Initiated in 2010, LagosPhoto has since created a community of local and international artists united through contemporary photography encapsulating individual experiences and identities from the African continent. Through an extensive program of exhibitions, workshops, screenings and large-scale outdoor installations, the festival promotes education and reclaims public spaces, engaging local and global audiences with the continent’s historical and contemporary stories narrated through photography.
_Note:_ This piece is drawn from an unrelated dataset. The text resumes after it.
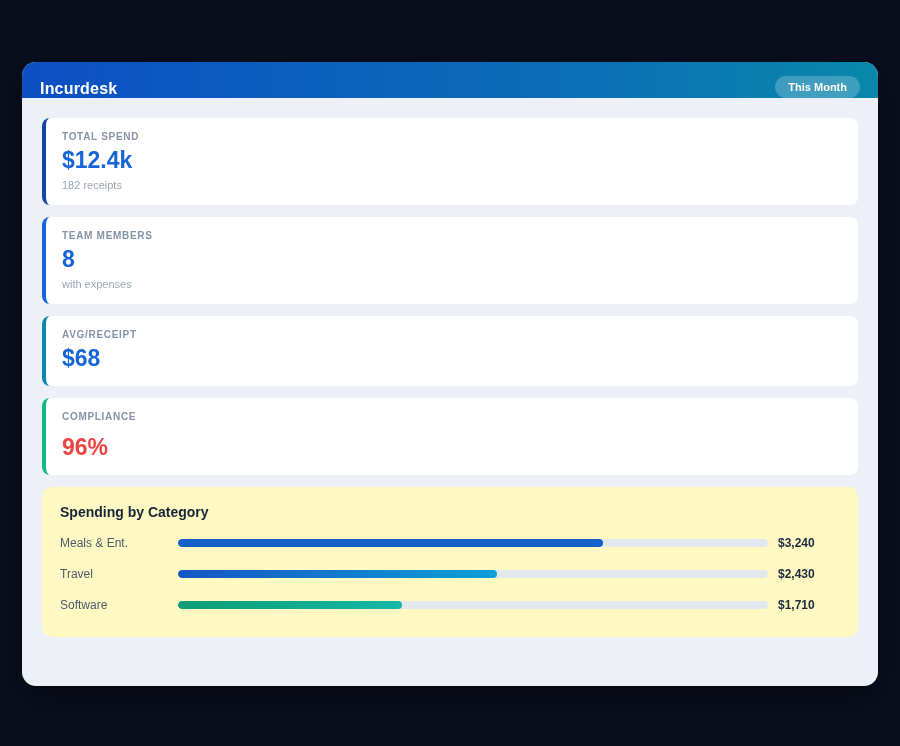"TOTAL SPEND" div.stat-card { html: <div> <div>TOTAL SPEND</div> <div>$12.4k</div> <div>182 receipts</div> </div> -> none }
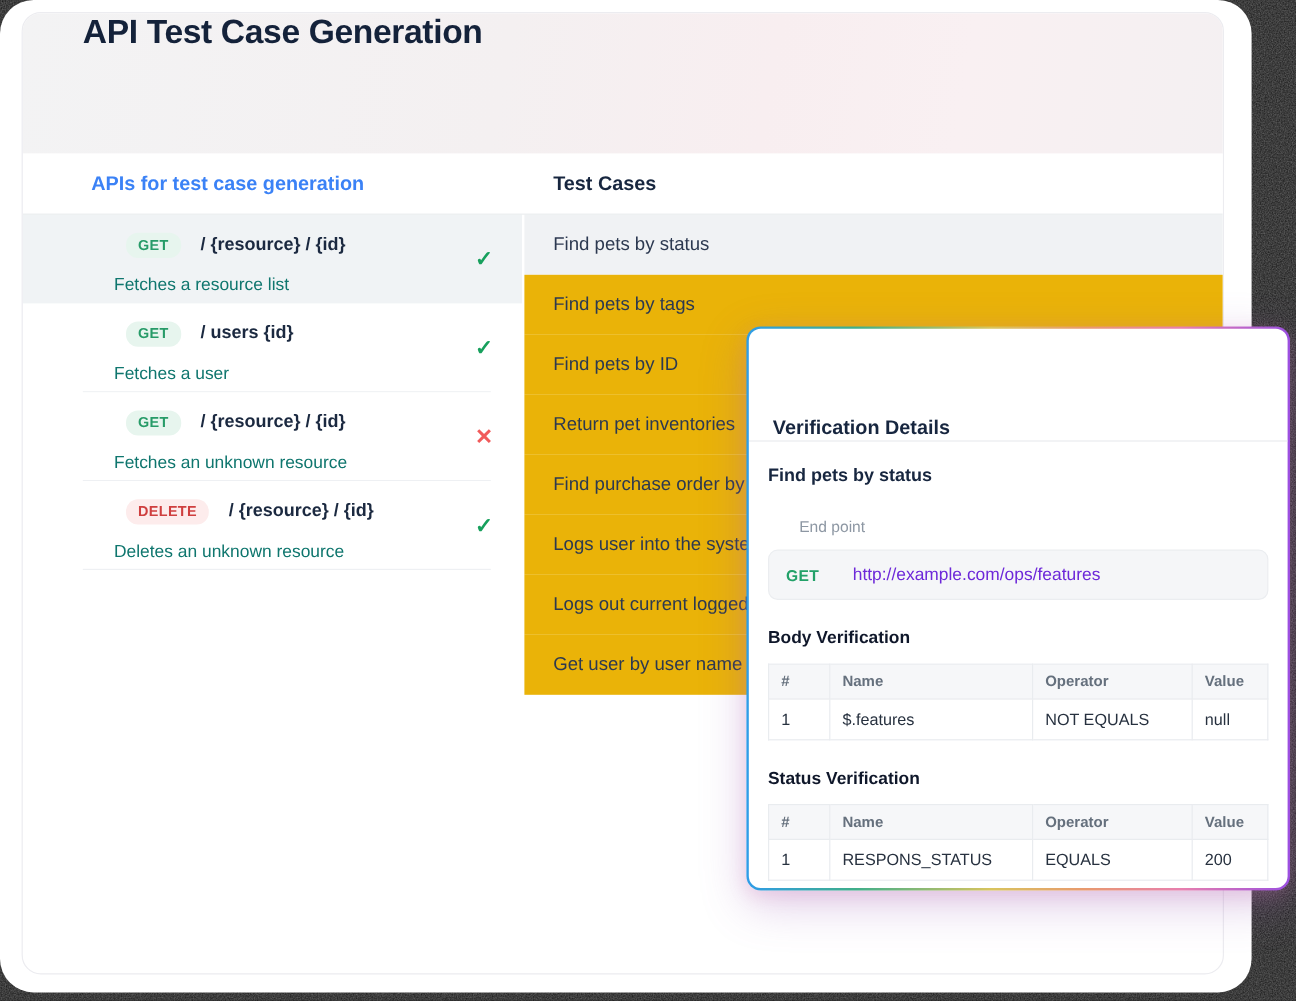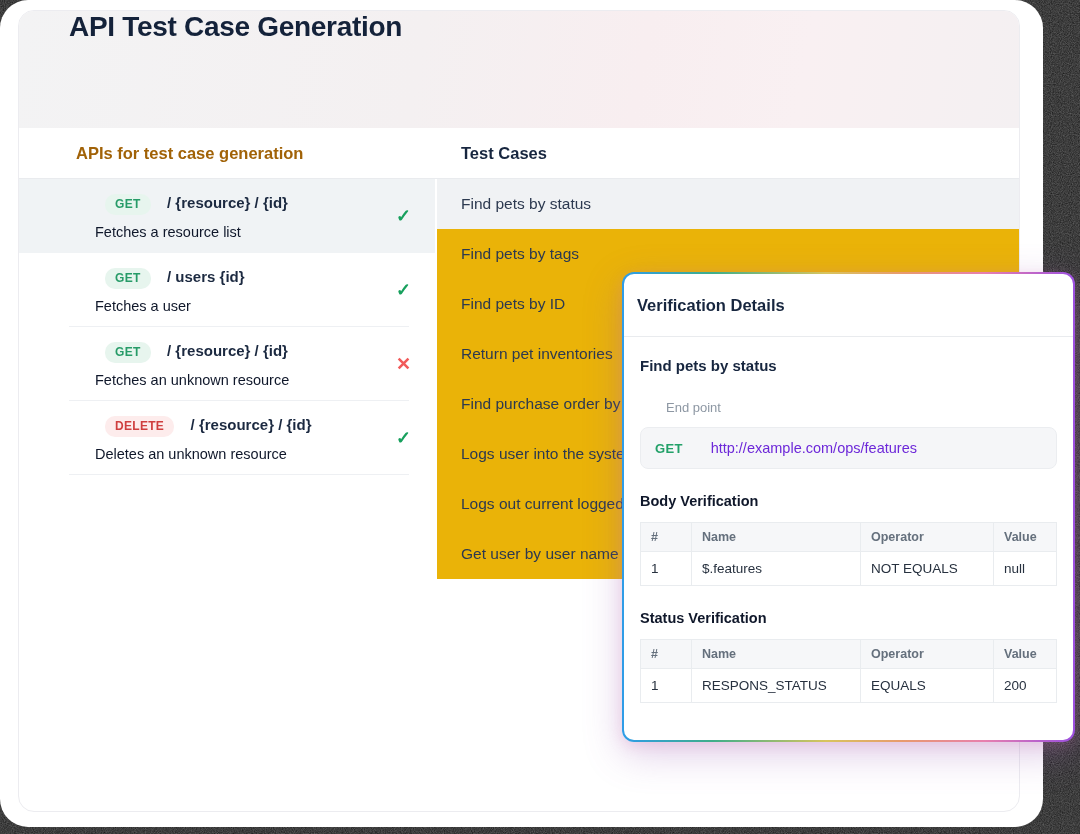"APIs for test case generation" .cols-header .lh { color: #a16207 -> #3b82f6 }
As in this year’s edition taking place in the Republic of Benin and Nigeria, the festival’s recurring topics of restitution and cultural heritage have set the tone for groundbreaking programs. In 2020’s ‘Rapid Response Restitution – The Home Museum’, audiences were invited to produce a fast shutter retrieval of their personal and family’s cultural heritage to be presented in an inclusive digital exhibition, sparking an interest and conversation on cultural heritage and a visual intellect amongst citizens. ‘Searching for Prince Adewale Oyenuga’ in 2021 presented a project about a missing suitcase with a historic archive of photos and paintings left in Barcelona and repatriated to Nigeria, highlighting the thematic of restitution. In 2022 ‘Remember Me—Liberated Bodies; Charged Objects’ interrogated the photography’s influence in shaping, archiving, and ordering the stories of communities and individual identities, determining the way the present and future are constructed.